Dataset records —
◇ ◇ ◇ ◇

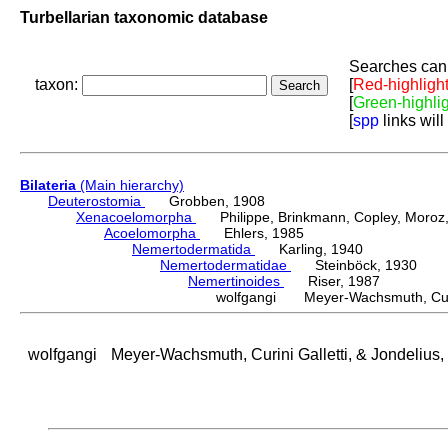
Turbellarian taxonomic database
Searches can 
taxon:
[
Red-highligh
[
Green-highli
[
spp
links will
Bilateria
(Main hierarchy)
Deuterostomia
Grobben, 1908
Xenacoelomorpha
Philippe, Brinkmann, Copley, Moroz, 
Acoelomorpha
Ehlers, 1985
Nemertodermatida
Karling, 1940
Nemertodermatidae
Steinböck, 1930
Nemertinoides
Riser, 1987
wolfgangi Meyer-Wachsmuth, Curini
wolfgangi
Meyer-Wachsmuth, Curini Galletti, & Jondelius,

◇ ◇ ◇ ◇

Assigned task —
All lines of the records above with the word "wolfgangi" in them are to be copied.

Answer space —
wolfgangi Meyer-Wachsmuth, Curini
wolfgangi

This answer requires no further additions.